By Nina Bachkatov and Andrew Wilson
Belarus president does not want the world to forget that the first agreements on Donbass were signed in its capital, Minsk, in February 2015, and that it represented a diplomatic success for the man still qualified at the time by Westerners as “the last dictator of Europe”. It led indeed to a thaw in the relations between Belarus, the European Union and Washington without antagonising Moscow.
Soon after Zelensky’s election, Lukashenko was keen to establish a good working relation with the new Ukrainian president. He multiplied the supportive declarations, bearing in mind that both countries are Slavic “brothers”, together with Russia. But both share the same concern for keeping a safe distance from Moscow without creating antagonism due to their economic dependency and historical relations. In national terms, Belarus has interest to settle the situation in the Donbass because, if the door of opportunity opened by the election of Zelensky is shut, renewed hostility between the West and Russia will put more pressure on Belarus foreign policy.
Lukashenko has always been cautious against attempts by president Poroshenko to engage Belarus and other partners in and outside the CIS into an anti-Russian political vendetta. Zelensky was a blank page on which to write a new relationship and transmit political experience from an old hat towards a neophyte.
Since the Ukrainian election, Lukashenko has multiplied declarations of support to Kiev, and signals of controlled defiance to Moscow, coming back with recurrent litigious questions such as the oil deliveries, the limits of military cooperation, access to the Russian market, and doubts concerning the Russia-Belarus Union.
Lesson number one being that it is possible to develop solid and mutually interesting relations both with the West and Russia, which includes accepting temporary frictions and some hick-ups. But that is the only position allowing the development of the economy, national cohesion, mutually profitable trade. Most importantly, that is the way to save their countries being turned into an indirect line of confrontation between the West and Russia.
If the “last dictator of Europe” has been able to keep profitable contacts with Russia and orchestrate a thaw with the West, it should be a lot easier for a new president elected on a programme providing for reforms, pro-Western orientation, and a settlement of the Donbass conflict.
To that effect, Lukanshenko proposes two models which he has himself experimented, with a certain level of success, against all odds: a multi-vector foreign policy; and a new form of regional cooperation.
His multi-vector foreign policy has allowed Belarus to shelter from Russian pressure to further an integration process he himself sees as reducing Belarus independence; and to resist Western pressure for reforms that would have destroy his political basis by destabilising the economy. On this model, Zelensky had launched his own multi-vector diplomacy, conscious that the world is larger than the West and Russia.
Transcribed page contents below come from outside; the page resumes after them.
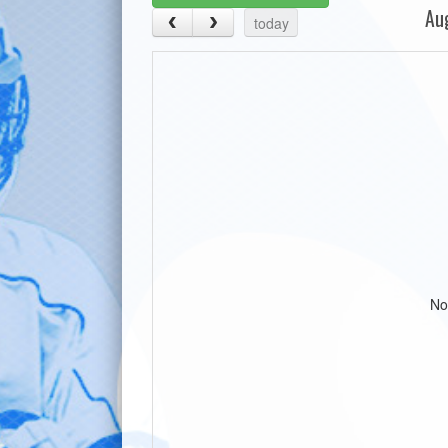
Au
today
No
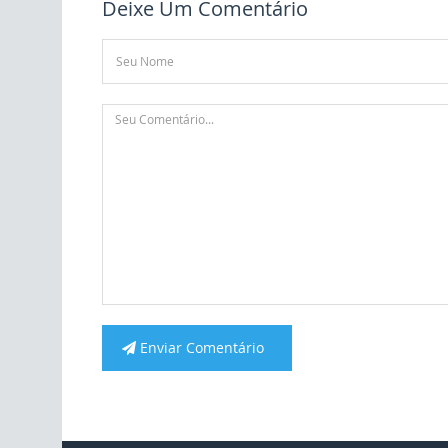
Deixe Um Comentário
Enviar Comentário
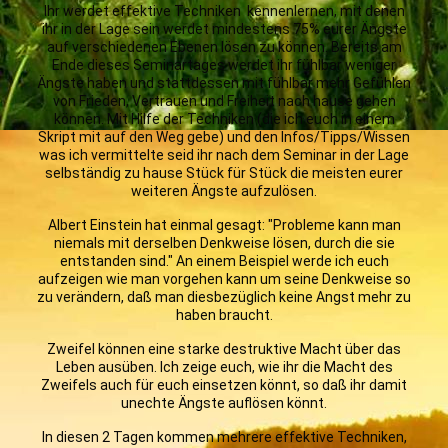
Ihr werdet effektive Techniken kennenlernen, mit denen
ihr in der Lage sein werdet mindestens 75% eurer Ängste
auf verschiedenen Ebenen lösen zu können. Bereits am
Ende dieses Seminartages werdet ihr fühlbar weniger
Ängste haben und stattdessen mit fühlbar mehr Gefühlen
von Frieden, Vertrauen und Freiheit nach hause gehen
können. Mit Hilfe der Techniken (die ich euch in einem
Skript mit auf den Weg gebe) und den Infos/Tipps/Wissen
was ich vermittelte seid ihr nach dem Seminar in der Lage
selbständig zu hause Stück für Stück die meisten eurer
weiteren Ängste aufzulösen.
Albert Einstein hat einmal gesagt: "Probleme kann man
niemals mit derselben Denkweise lösen, durch die sie
entstanden sind." An einem Beispiel werde ich euch
aufzeigen wie man vorgehen kann um seine Denkweise so
zu verändern, daß man diesbezüglich keine Angst mehr zu
haben braucht.
Zweifel können eine starke destruktive Macht über das
Leben ausüben. Ich zeige euch, wie ihr die Macht des
Zweifels auch für euch einsetzen könnt, so daß ihr damit
unechte Ängste auflösen könnt.
In diesen 2 Tagen kommen mehrere effektive Techniken,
Meetings and visits include China, Turkey, India, Israel and Latin America, all too happy to develop contacts with the new president of an underdeveloped country full of potentialities but in need of cash. As Lukashenko has experimented, this could provide sources of investment and exchanges that do not put conditions to each dollar, euro or rouble.
The new regional cooperation Lukashenko dreams about would consist in an informal alliance of Belarus and Ukraine to create the largest regional influence’s bloc, a kind of non-aligned formula with good contacts with both Russia and the West, but on their own terms and with no exclusion of other partners. This would give another voice, and another tribune, to neighbours tired of an obligation to align on one side or the other, and provide Europeans with another vision of the Eastern and Central Europe than that usually relayed by Poland and the Baltic states.
Noteworthy to mention numerous declarations of support received by Zelensky from those four countries, even if he can not forget how their “support” to warrior Poroshenko encouraged the former president to become the divisive figure he has been. Zelensky knows too well it was more anti-Russian than pro-Ukrainian. Lukashenko has also been an object of interests from this four countries, for long a shelter and a supporter of his opposition.
The clearer formulation came during the Minsk Dialogue security forum on 8 October. Lukashenko spoke of Zelensky as “this young man from the East and the West” who was “left burdened with the terrible load” of the Donbass conflict he inherited. Lukashenko talked of his own experience in working with the Europeans in the Normandy forum (France, Germany, Russia and Ukraine) that they want to resuscitate despite its obvious inefficiency.
The push of Europeans to come back with a formula that showed its inefficiency demonstrates, for Lukashenko, the need for a new one (for instance the so-called Steinmeier proposition) and points to the need of new regional cooperation. He then emphasised the silence of Europe when “certain forces in Kiev are using the Normandy process to settle Donbass to crush the new government and new president”.
It was their first meeting since his election, and President Zelensky shows signs of sharing the vision of Lukashenko that at the end of the day all the “friends of Ukraine” act according to their own interests; and that the war is not only in Ukraine but in “our house, and it is we who must solve this problem,” at regional level, with the involvement of Americans if EU fails to move.
Of course, Lukashenko also acts according to his own interests. A closer cooperation with Ukraine might be rewarded by a closer relation with the EU, notably with a visa regime modelled on that Ukraine received long ago.